[WHAT TO DO]: Transcribe all of the records exactly, leaving every line as it is.

===============

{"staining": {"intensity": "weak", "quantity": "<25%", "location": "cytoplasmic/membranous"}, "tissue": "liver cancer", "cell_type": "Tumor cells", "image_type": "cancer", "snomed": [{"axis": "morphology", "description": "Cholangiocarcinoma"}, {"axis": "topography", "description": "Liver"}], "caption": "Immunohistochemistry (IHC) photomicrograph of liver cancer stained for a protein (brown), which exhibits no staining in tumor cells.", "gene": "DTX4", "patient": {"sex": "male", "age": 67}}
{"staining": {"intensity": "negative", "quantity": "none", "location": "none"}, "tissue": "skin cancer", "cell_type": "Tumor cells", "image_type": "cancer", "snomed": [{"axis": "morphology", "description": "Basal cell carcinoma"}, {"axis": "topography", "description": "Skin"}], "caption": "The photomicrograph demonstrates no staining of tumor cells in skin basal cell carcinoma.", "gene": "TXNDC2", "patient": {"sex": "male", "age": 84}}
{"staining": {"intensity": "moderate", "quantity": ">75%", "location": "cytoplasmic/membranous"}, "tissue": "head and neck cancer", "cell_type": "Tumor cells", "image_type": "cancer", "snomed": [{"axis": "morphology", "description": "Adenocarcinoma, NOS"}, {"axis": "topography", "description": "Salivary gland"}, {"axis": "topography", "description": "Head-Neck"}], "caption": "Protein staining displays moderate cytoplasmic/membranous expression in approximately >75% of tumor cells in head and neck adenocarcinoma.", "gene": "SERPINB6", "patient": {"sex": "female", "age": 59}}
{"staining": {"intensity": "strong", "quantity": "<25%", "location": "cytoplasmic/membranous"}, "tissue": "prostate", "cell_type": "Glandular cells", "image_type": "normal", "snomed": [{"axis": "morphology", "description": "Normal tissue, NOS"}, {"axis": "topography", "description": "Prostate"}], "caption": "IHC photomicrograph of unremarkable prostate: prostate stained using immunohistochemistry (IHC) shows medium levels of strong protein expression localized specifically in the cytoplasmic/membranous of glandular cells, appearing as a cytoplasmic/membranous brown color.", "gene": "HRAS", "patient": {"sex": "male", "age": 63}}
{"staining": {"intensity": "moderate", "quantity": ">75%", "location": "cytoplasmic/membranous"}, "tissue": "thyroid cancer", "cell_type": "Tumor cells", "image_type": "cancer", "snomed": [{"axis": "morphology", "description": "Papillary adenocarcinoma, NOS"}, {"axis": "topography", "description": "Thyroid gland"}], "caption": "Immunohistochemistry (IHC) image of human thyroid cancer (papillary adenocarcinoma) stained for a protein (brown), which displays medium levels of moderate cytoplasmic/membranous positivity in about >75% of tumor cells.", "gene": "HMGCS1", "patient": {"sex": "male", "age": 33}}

===============

[WRITTEN RESPONSE]:
{"staining": {"intensity": "weak", "quantity": "<25%", "location": "cytoplasmic/membranous"}, "tissue": "liver cancer", "cell_type": "Tumor cells", "image_type": "cancer", "snomed": [{"axis": "morphology", "description": "Cholangiocarcinoma"}, {"axis": "topography", "description": "Liver"}], "caption": "Immunohistochemistry (IHC) photomicrograph of liver cancer stained for a protein (brown), which exhibits no staining in tumor cells.", "gene": "DTX4", "patient": {"sex": "male", "age": 67}}
{"staining": {"intensity": "negative", "quantity": "none", "location": "none"}, "tissue": "skin cancer", "cell_type": "Tumor cells", "image_type": "cancer", "snomed": [{"axis": "morphology", "description": "Basal cell carcinoma"}, {"axis": "topography", "description": "Skin"}], "caption": "The photomicrograph demonstrates no staining of tumor cells in skin basal cell carcinoma.", "gene": "TXNDC2", "patient": {"sex": "male", "age": 84}}
{"staining": {"intensity": "moderate", "quantity": ">75%", "location": "cytoplasmic/membranous"}, "tissue": "head and neck cancer", "cell_type": "Tumor cells", "image_type": "cancer", "snomed": [{"axis": "morphology", "description": "Adenocarcinoma, NOS"}, {"axis": "topography", "description": "Salivary gland"}, {"axis": "topography", "description": "Head-Neck"}], "caption": "Protein staining displays moderate cytoplasmic/membranous expression in approximately >75% of tumor cells in head and neck adenocarcinoma.", "gene": "SERPINB6", "patient": {"sex": "female", "age": 59}}
{"staining": {"intensity": "strong", "quantity": "<25%", "location": "cytoplasmic/membranous"}, "tissue": "prostate", "cell_type": "Glandular cells", "image_type": "normal", "snomed": [{"axis": "morphology", "description": "Normal tissue, NOS"}, {"axis": "topography", "description": "Prostate"}], "caption": "IHC photomicrograph of unremarkable prostate: prostate stained using immunohistochemistry (IHC) shows medium levels of strong protein expression localized specifically in the cytoplasmic/membranous of glandular cells, appearing as a cytoplasmic/membranous brown color.", "gene": "HRAS", "patient": {"sex": "male", "age": 63}}
{"staining": {"intensity": "moderate", "quantity": ">75%", "location": "cytoplasmic/membranous"}, "tissue": "thyroid cancer", "cell_type": "Tumor cells", "image_type": "cancer", "snomed": [{"axis": "morphology", "description": "Papillary adenocarcinoma, NOS"}, {"axis": "topography", "description": "Thyroid gland"}], "caption": "Immunohistochemistry (IHC) image of human thyroid cancer (papillary adenocarcinoma) stained for a protein (brown), which displays medium levels of moderate cytoplasmic/membranous positivity in about >75% of tumor cells.", "gene": "HMGCS1", "patient": {"sex": "male", "age": 33}}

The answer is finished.